Endorsing the candidate still polling a distant third place in his Independence Party campaign for governor seems like a strange move for a paper struggling to convince readers of its relevance.
The editorial board had to explain why voting for Horner isn't throwing your ballot away:
"Some say they're worried about supporting a third-party candidate who's trailing in the polls. They fear contributing to the election of the candidate they favor least."
But the Strib thinks those concerns are for gray-faced cowards who have let the horse-race calculus overshadow their idealism:
"Think about the obligation citizens bear to vote their consciences. And don't let fear cause you to vote for a candidate you consider to be the second-best choice."
Who knew the Star Tribune was such a bastion of heady civic idealism? Not anyone who's read the paper's coverage of Ralph Nader's presidential campaigns, which employed a diametrically opposite rationale.
"Nader seems determined to keep hurting his natural allies," a hand-wringing editorial from 2008 complained. By running on a third party ticket, Nader "weakens the surviving slate by fracturing its base of voters."
In his first two campaigns, Nader was running against such lack-luster milquetoast Democrats that only party loyalists could generate much enthusiasm. Strangely enough, the worst thing the Strib can find to say about Dayton is that "his capacity to rally support for his ideas outside DFL ranks is in doubt."
And then there's the inconvenient truth that by the Strib's own admission, Horner has some serious conflict-of-interest issues with his refusal to disclose the clients of his consulting firm.
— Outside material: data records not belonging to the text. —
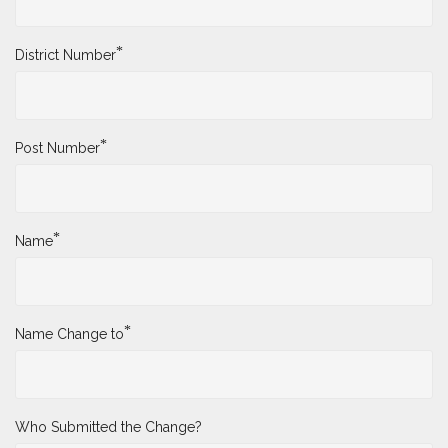
*
District Number
*
Post Number
*
Name
*
Name Change to
Who Submitted the Change?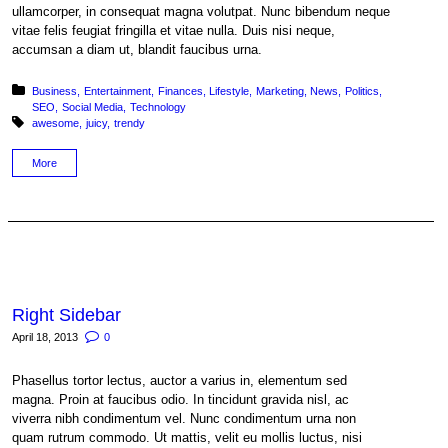
ullamcorper, in consequat magna volutpat. Nunc bibendum neque
vitae felis feugiat fringilla et vitae nulla. Duis nisi neque,
accumsan a diam ut, blandit faucibus urna.
Posted in:
Business
Entertainment
Finances
Lifestyle
Marketing
News
Politics
SEO
Social Media
Technology
Tagged with:
awesome
juicy
trendy
More
Right Sidebar
April 18, 2013
0
Phasellus tortor lectus, auctor a varius in, elementum sed
magna. Proin at faucibus odio. In tincidunt gravida nisl, ac
viverra nibh condimentum vel. Nunc condimentum urna non
quam rutrum commodo. Ut mattis, velit eu mollis luctus, nisi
Horner got paid to lobby for a new Vikings stadium, and as a candidate has outdone his opponents in pushing the plan forward. And that deal, were it ever to go forward, could bring the Star Tribune big money when the paper's nearby property is bought up for the project.
Of course, you don't need a conspiracy to explain the Strib's move. Unlike a nod to one of the major-party candidates, which would alienate a sizeable chunk of the paper's readership, a Horner endorsement is the inoffensive choice, sure to be forgotten in a few weeks when Horner loses. Not a particularly relevant endorsement, but a safe one.